Document text =
********************
Curated by Mark D. Mitchell, “Audubon to Warhol: The Art of American Still Life” presents the work of nearly 100 American artists, from pioneers like Raphaelle Peale to masters of parlor trompe l’oeil like William Michael Harnett and 20th-century experimenters like Georgia O’Keeffe and Andy Warhol. American still life was born in Philadelphia twice over—first in the early years of the republic, with the Columbianum artists’ association’s show of 1795, to which Raphaelle Peale contributed eight still lifes; and again in the Centennial Exhibition of 1876, which represented the United States as a collection of objects. In the intervening century, the young nation grew from an agrarian experiment on the Eastern seaboard into a populous and expansive industrial power. American society was convulsed by civil war and transformed by mass production and mass consumption. In the still life’s attention to natural phenomena and human creations, and in the choreographed interplay of the two, we see time capsules of American history that combine to form a uniquely American narrative.

The first of the exhibition’s four rooms, “Describing, 1795–1845,” depicts two kinds of orientation, toward the raw and the cooked—a scientific self-definition amid the natural world and an artistic self-definition in relation to European precedents. The beer, bread, and cheese of Peter Pasquin’s Frugality (1796) are a republican rejoinder to Old World decadence, but the wine and walnuts of Raphaelle Peale’s A Dessert (1814), with its soft interior light and promise of convivial sophistication, is a confident translation of European luxury to the New World.
********************
Provided data =
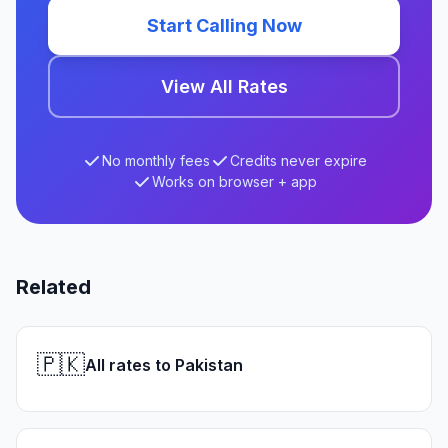
Start Calling Now
View All Rates
No monthly fees
Credits never expire
Works on browser + app
Related
🇵🇰
All rates to Pakistan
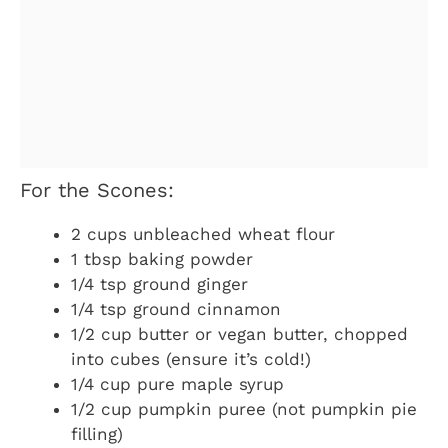
For the Scones:
2 cups unbleached wheat flour
1 tbsp baking powder
1/4 tsp ground ginger
1/4 tsp ground cinnamon
1/2 cup butter or vegan butter, chopped
into cubes (ensure it’s cold!)
1/4 cup pure maple syrup
1/2 cup pumpkin puree (not pumpkin pie
filling)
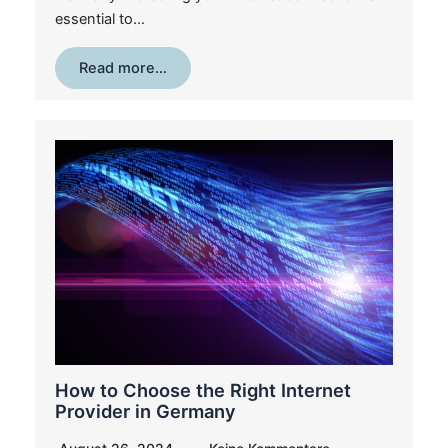
essential to…
Read more…
How to Choose the Right Internet
Provider in Germany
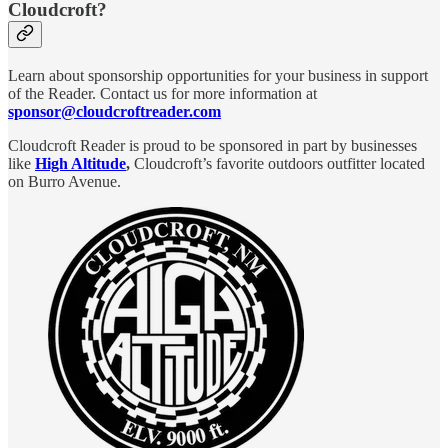
Cloudcroft?
Learn about sponsorship opportunities for your business in support
of the Reader. Contact us for more information at
sponsor@cloudcroftreader.com
Cloudcroft Reader is proud to be sponsored in part by businesses
like
High Altitude
,
Cloudcroft’s favorite outdoors outfitter located
on Burro Avenue.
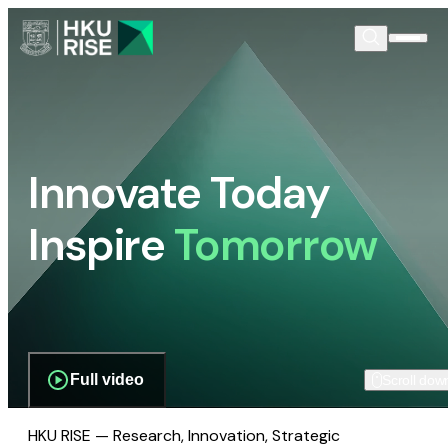
Innovate Today
Inspire
Tomorrow
Full video
Scroll dow
HKU RISE — Research, Innovation, Strategic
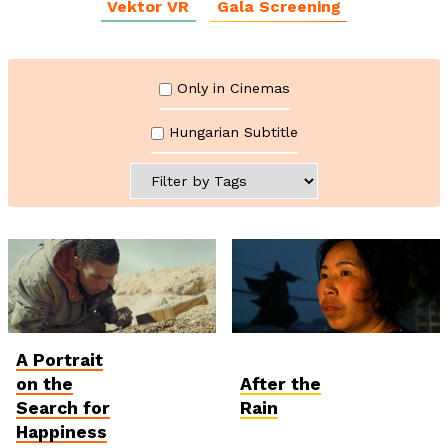
Vektor VR
Gala Screening
Only in Cinemas
Hungarian Subtitle
A Portrait
Student and Debut
International
Competition
Competition
on the
After the
Search for
Rain
Happiness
********************
Tasks to complete =
a. List every food and drink that the passage on American still life names in its descriptions of the two paintings.
b. Carry the passage on American still life forward from its last sentence.
The entries are separate material, apart from the text on American still life.

Answers =
a. beer, bread, cheese, wine, walnuts

b.
The prandial scene of John James Audubon’s House Wren (circa 1824–29) depicts a different kind of abundance on the exterior of the dining room wall. In the great outside of the New World, a hovering hen presents a spider to her chicks as, beaks open, they strain forward from their nest while their father keeps lookout. The scene is both natural and naturalistic, a distillation whose subjects, in the words of Alfred Frankenstein, the early historian of American still life, are “perfectly logical” but also “overtly significant.” These winged American fauna live symbiotically with the two-legged fauna with whom they share a habitat. The description implies the narrative; the images of Audubon’s Birds of America speak the language of scientific universalism but relate the chapters of a unique history, the American discovery of America—which was also the remaking of the natural world. Audubon’s Carolina Parrot (circa 1828) is now extinct. His Eastern Fox Squirrel (1843) scuttles nervously down an invisible branch, as if his environment is giving way beneath him.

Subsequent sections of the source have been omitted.